Bounty offers and open killing seasons have been common throughout American history, Flores writes, and the rhetoric involved was often hysterical. “Farmers, ranchers, writers for any manner of national publication, and eventually employees of almost every state and federal agency involved with wild predators seemed almost to vie with one another in labeling the coyote a vile species of vermin that should not be allowed to breathe up good air.”
Flores goes on to point out, with the gentle understatement that underpins much of "Coyote America," that at a distance, “the hatred seems hard to square with anything rational.”
And yet, as the coyote's abundance in American folklore and indigenous mythology attests, all such efforts have been in vain. Coyotes are notoriously smart and adaptable – much like the humans who have for so long tried to wipe them out (Flores points out that both Homo sapiens andCanis latrans are both young enough species to make this almost a kind of sibling rivalry) – and even the most aggressive “management” programs tend to fail. Reducing the total population of coyotes in a given area by 70 percent, Flores openly enthuses, “ – not just once but year after year after year – produced no appreciable effect on coyote population density!”
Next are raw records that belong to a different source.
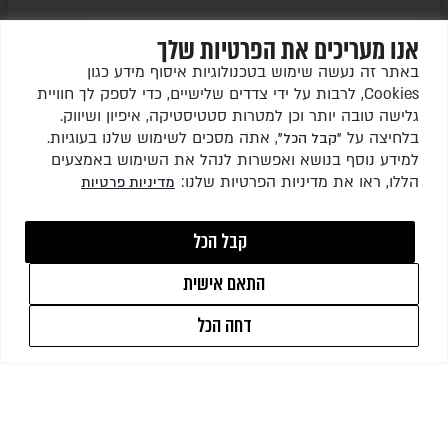
THE PENTHOUSE
אנו מעריכים את הפרטיות שלך
באתר זה נעשה שימוש בטכנולוגיות איסוף מידע כגון
עיצוב:
שגית בר חן
צילום:
אבי קבלו
Cookies, לרבות על ידי צדדים שלישיים, כדי לספק לך חוויית
גלישה טובה יותר וכן למטרות סטטיסטיקה, איפיון ושיווק.
בלחיצה על
, אתה מסכים לשימוש שלנו בעוגיות.
"קבל הכל"
למידע נוסף בנושא ואפשרות לנהל את השימוש באמצעים
הללו, ראו את מדיניות הפרטיות שלנו:
מדיניות פרטיות
קבל הכל
התאם אישית
1
דחה הכל
פרויקטים נוספים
Intriguingly, coyotes owe a big part of the success of their city-infiltration to the attempts of those cities to address the problem of roving canines. For most of American history, coyotes were prevented from roaming streets and playgrounds and city dumps by another distant cousin, Canis familiaris. But in the late 19th- and early 20th-century, urban centers of all sizes began toughening their stance on stray dogs, and as city pounds and leash laws were strengthened and stray dogs began to disappear, coyotes, who were always waiting on the outskirts, watching for their chances, began slipping back in.
Where strolling lovebirds in the Central Park of Edith Wharton's days sometimes distastefully mentioned roving stray dogs, their 21st-century counterparts are far more likely to see roving coyotes at twilight.
The good news suffusing Flores's book is that the reaction of such onlookers would likely take a different tone today than in the past. When Hope Ryden wrote her coyote book, "God's Dog," back in 1975, the pitch of righteous indignation she reached about the US Department of Agriculture's federally sanctioned war on coyotes (“Fifty-five million years of Canis latrans evolution they would snuff out by any obscene means at their command,” she wrote) was amplified by a sense of public disengagement.
But despite the fact that American ranchers continue their war on the coyote (a war Flores assures us is hopeless in any case), in most other segments of the population, the increasing appearance of coyotes in the daily urban experience is a welcome thing, bringing a touch of the exotic in a very familiar form. Flores can end his book on a note of hope that's very rare in 21st-century natural histories of any species, including our own. In "Coyote America," he warns us, “coexistence with coyotes is an essential lesson.” His exuberant book is the lesson plan.